After the rollout of iOS 17.4, a noticeable subset of iPhone users reported unusually rapid battery drain. In several cases, devices shed a substantial portion of charge within just a couple of hours, with reports citing a drop of around 40 percent. These concerns were highlighted by Daily Mail coverage, sparking discussions about how the update affects power usage on various models.
Beyond the energy draw, some owners encountered charging delays post-update. For instance, a user with an iPhone 11 Pro described a long charging journey from 40 percent to 94 percent that extended beyond four hours. While anecdotal, such experiences contributed to a broader conversation about the update’s impact on charging efficiency and overall device performance.
Industry observers note that these battery and charging anomalies could be temporary, potentially stabilizing after a short adjustment period. Practical steps are commonly suggested: a device restart, ensuring all apps are up to date, and reviewing battery usage in Settings. The Battery section offers a breakdown of energy distribution by app, helping users pinpoint power-hungry processes. When an app shows unusually high energy impact, updating, closing, or uninstalling it is frequently recommended to restore normal consumption patterns.
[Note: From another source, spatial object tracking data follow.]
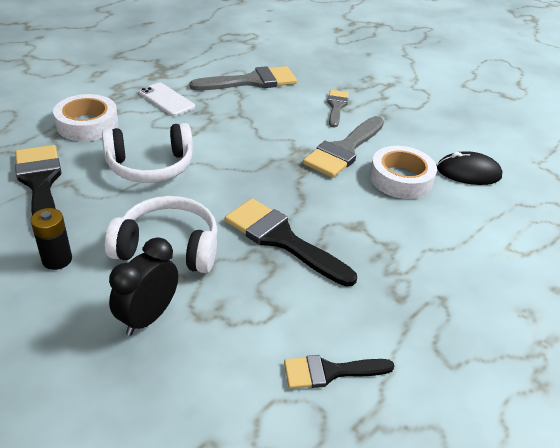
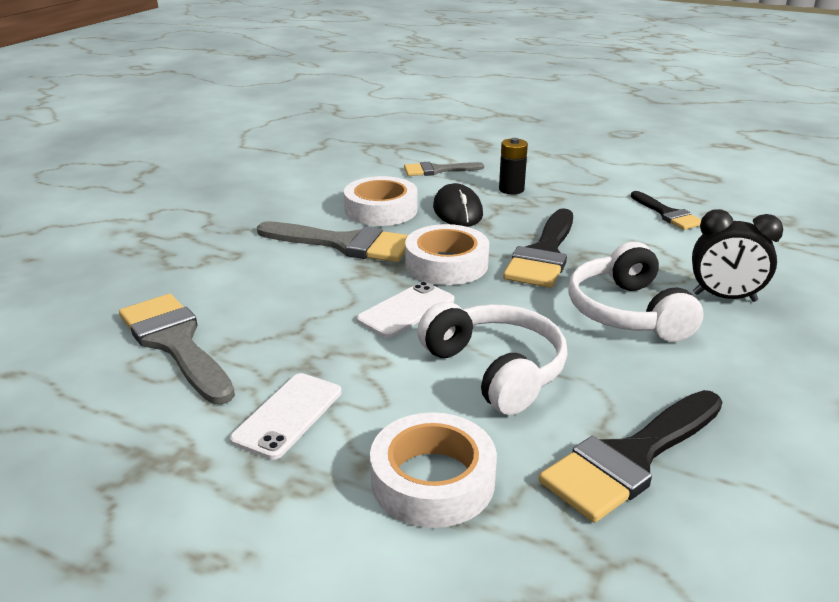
camera: 105 degrees left, 10 degrees down
(57, 259) = (733, 378): black battery -> black battery (511, 189)
(238, 153) = (406, 310): none -> white phone
(290, 185) = (446, 264): none -> white tape
(336, 106) = (231, 262): grey brush -> grey brush (437, 170)
(468, 172) = (341, 181): black mouse -> black mouse (457, 211)

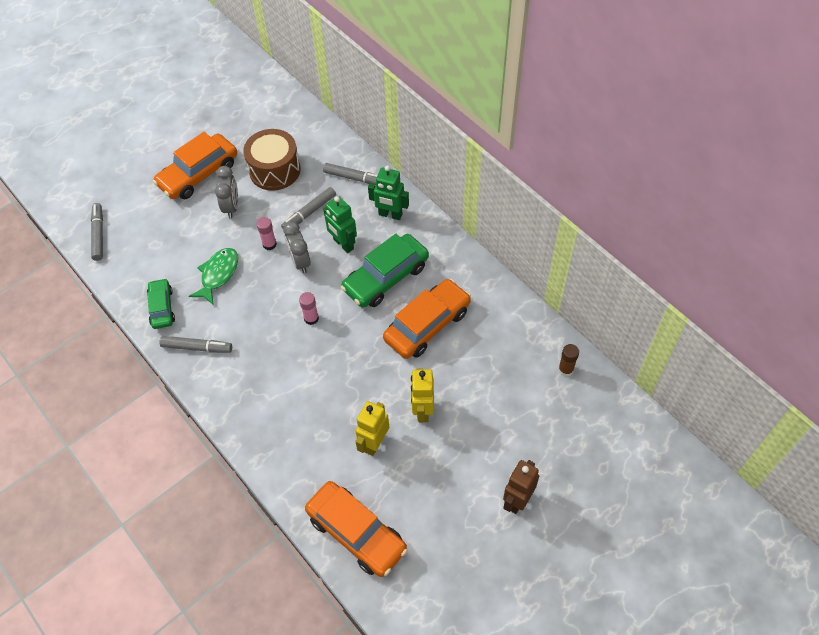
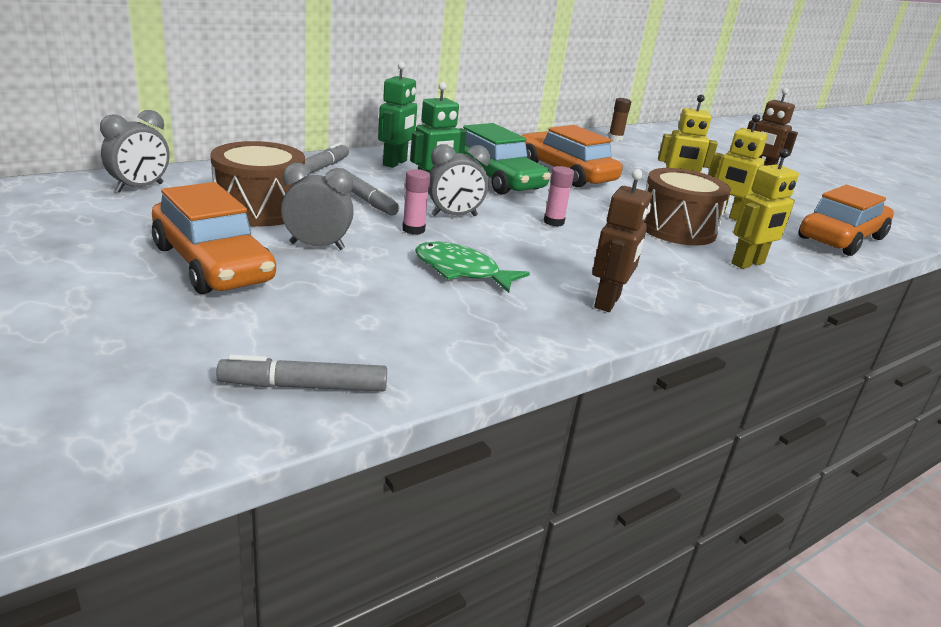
camera: 90 degrees left, 30 degrees down
(162, 307) = (524, 325): green car -> none
(197, 347) = (608, 302): grey marker -> brown robot
(277, 440) = (748, 264): none -> yellow robot
(285, 114) = (139, 188): none -> grey clock
(329, 399) = (676, 228): none -> brown drum

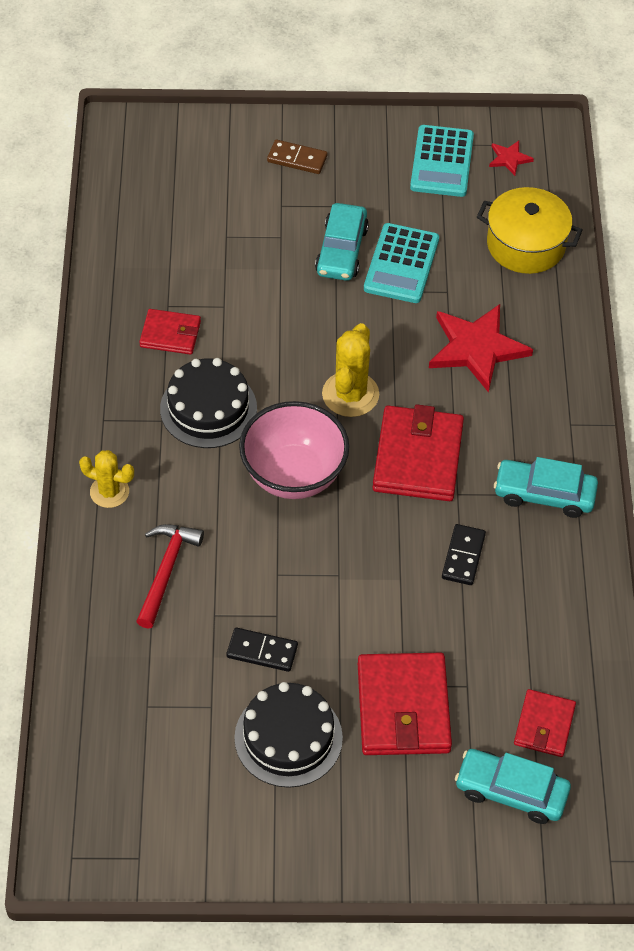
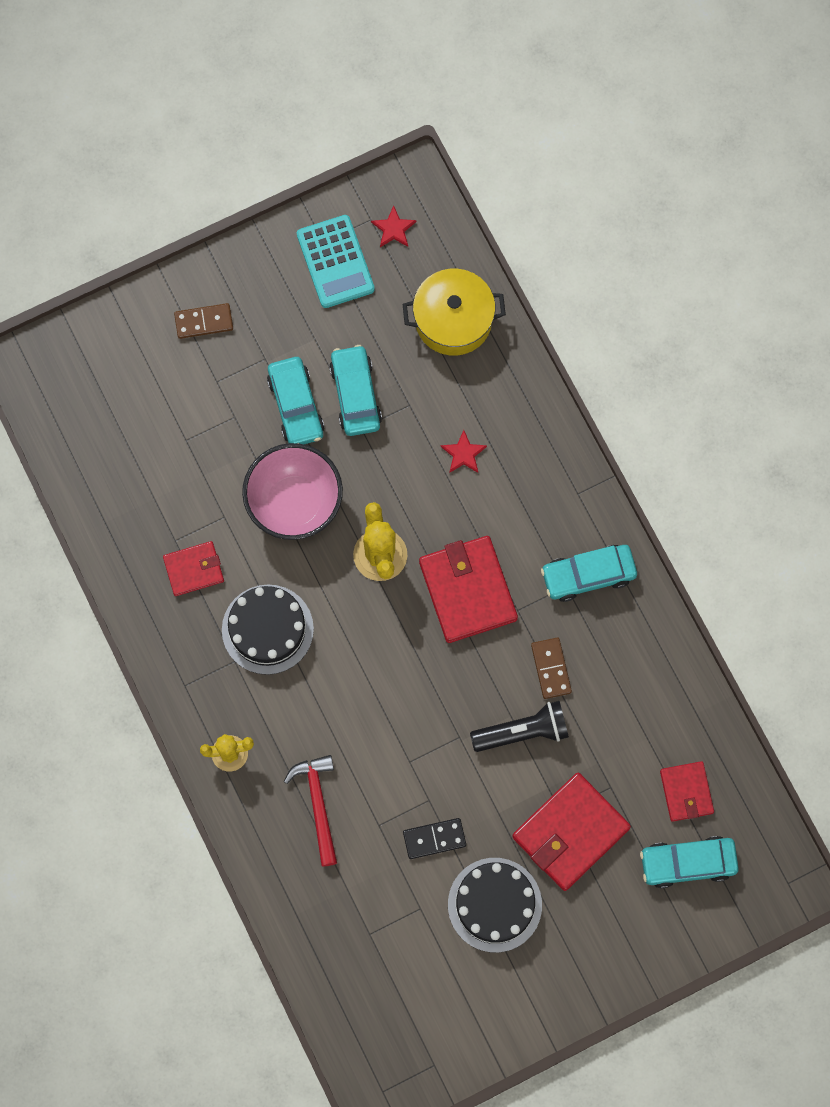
camera: 25 degrees left, 20 degrees up
(293, 475) = (374, 660): pink bowl -> pink bowl (294, 503)
(401, 264) = (355, 395): turquoise calculator -> turquoise car
(403, 708) = (570, 832): red wallet -> red wallet turned 75 degrees clockwise
(405, 598) = (523, 731): none -> black flashlight
(463, 556) = (551, 668): black domino -> brown domino
(477, 348) = (463, 453): red star -> red star, size x0.46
iOS 17.4 also introduces new battery health insights, including data such as charge cycles, device manufacture date, and the time since first use. The update became available on March 5 and brought additional features like expanded support for third-party app stores in EU countries, along with other enhancements across Apple devices. These additions aim to give users more visibility into battery longevity and to expand app distribution options within compliant regions.
Meanwhile, comparisons with other manufacturers continue to surface. In recent discussions, attention has turned to how devices from major rivals perform under similar update conditions. For example, conversations around the Samsung Galaxy S24 Ultra reference discharge behaviors seen with last year’s model, highlighting how software changes can influence power metrics across different ecosystems.